Ford has invested $16 million in the renovation of the 12-lab Certification Test Laboratory that will be completed this summer, says Cindy Bohen, safety project engineer.
It will enable the auto maker to conduct some of the most comprehensive occupant-protection crash simulation tests in the world and make safety-related design decisions long before costly prototype vehicles are built.
Two Interior Head Impact labs send the heads of dummies into 60 different vehicle-roof points at 15 mph (24 km/h), capturing data used to engineer headliners that reduce the risk of injury in a collision.
Two Occupant Out-of-Position test areas provide data to design airbags and seatbelts.

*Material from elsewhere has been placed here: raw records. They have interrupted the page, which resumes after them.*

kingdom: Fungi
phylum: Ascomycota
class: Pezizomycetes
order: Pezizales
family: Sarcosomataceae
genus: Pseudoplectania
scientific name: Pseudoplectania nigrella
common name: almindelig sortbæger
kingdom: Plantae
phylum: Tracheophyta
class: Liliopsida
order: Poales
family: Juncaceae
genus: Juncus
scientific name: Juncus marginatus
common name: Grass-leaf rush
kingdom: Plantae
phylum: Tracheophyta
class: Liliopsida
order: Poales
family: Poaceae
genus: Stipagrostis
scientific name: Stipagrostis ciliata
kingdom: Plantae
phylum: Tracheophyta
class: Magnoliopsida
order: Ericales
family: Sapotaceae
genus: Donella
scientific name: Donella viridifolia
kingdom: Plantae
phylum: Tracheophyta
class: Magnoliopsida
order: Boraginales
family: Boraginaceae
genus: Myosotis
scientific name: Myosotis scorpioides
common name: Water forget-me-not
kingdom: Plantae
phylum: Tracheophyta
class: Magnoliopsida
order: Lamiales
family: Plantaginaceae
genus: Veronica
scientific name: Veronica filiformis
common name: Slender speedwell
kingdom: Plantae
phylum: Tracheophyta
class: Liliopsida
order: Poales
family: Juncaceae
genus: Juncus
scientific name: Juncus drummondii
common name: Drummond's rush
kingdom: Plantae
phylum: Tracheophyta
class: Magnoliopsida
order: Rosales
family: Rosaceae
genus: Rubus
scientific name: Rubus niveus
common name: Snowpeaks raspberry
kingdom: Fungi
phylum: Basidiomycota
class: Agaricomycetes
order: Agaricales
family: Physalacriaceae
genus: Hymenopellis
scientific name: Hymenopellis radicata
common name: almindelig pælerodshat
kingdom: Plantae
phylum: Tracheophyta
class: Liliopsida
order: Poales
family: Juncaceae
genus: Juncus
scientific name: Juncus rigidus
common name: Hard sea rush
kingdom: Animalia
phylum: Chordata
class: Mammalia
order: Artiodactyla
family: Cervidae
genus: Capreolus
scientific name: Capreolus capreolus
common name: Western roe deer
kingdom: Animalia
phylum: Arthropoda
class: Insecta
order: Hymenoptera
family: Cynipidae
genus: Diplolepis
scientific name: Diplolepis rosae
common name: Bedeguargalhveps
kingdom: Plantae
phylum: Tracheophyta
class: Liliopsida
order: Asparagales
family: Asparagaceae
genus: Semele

The jewel of the facility is the new Servo-Hydraulic Reverse Crash Simulator. The “servo sled” is the only one in the world able to simulate five collision scenarios.
It simulates a frontal impact at 35 mph (56 km/h) with and without pitch (where the nose of a vehicle bows and the end raises off the ground on impact) and rear impact and side impact from two different positions – all without destroying the test device that is fitted with “bucks” representing different vehicle lines.
Susan M. Cischke, vice president-environmental and safety engineering, says the results of advanced occupant testing done at the new safety center will be shared with the auto maker’s family of brands, complementing the work being done by safety leader Volvo Cars in Sweden.
My Comments:
(Phil Martens left Ford after the annoucement of appointing Field Martens as CEO, America in Octomber 2005)
On process: It is the glue to hold the team together. It's the highway of information flow. It's should drive the culture change of a company when adopting a new product creation process. Like every company wide activities, top management should buy in to it. Only after the strong buy-in from the top get visible to the downstream of the corporate, an activity is able to be fruitful. Vehicle creation is a very complex process and need a lot of teams of specific expertise to be involved. A good process should be used to facilitate the corporation and streamline the communication in order to eliminate waste from the system, such as bad designing/engineering, late modifying, turf fighting, delaying, repeated data collection, etc. by doing the following,
Bringing all parts together lead by a powerful chief engineer
Avoiding segmentation
Clarifying the responsibilities
Standardizing the service and customer interfacing (eliminating being unambiguous, controlling the ramification and variance of information flow by shorting the route)
The ideal situation is like a living organic body. (Ok, my theory – living organic organization)
On tools: geometry creation – CATIA, used by Chrysler, Honda, Toyota(?), and European auto manufactures. A good geometry tool should be a good product life cycle management tool. To do this, it needs to have decent database management functionalities. It should also have basic functions of CAE. CATIA is the choice. A lot CAE tools have integrated into CATIA. In the future, a good engineer should be good at geometry creation and CAE simulation.
On people: The teams should have a strong sense of working toward a common goal – create a product customs love to have and company makes profits. Every member needs to be committed to the common goal. Don’t let the sense of goal get drying out downstream. Physically relocate all of the teams are not feasible economically, but relying on web technology, a virtual place should be created for a specific program. GPDS like process should be the backbone of it. A problem is how to balance the control of accessibility and sharing of information.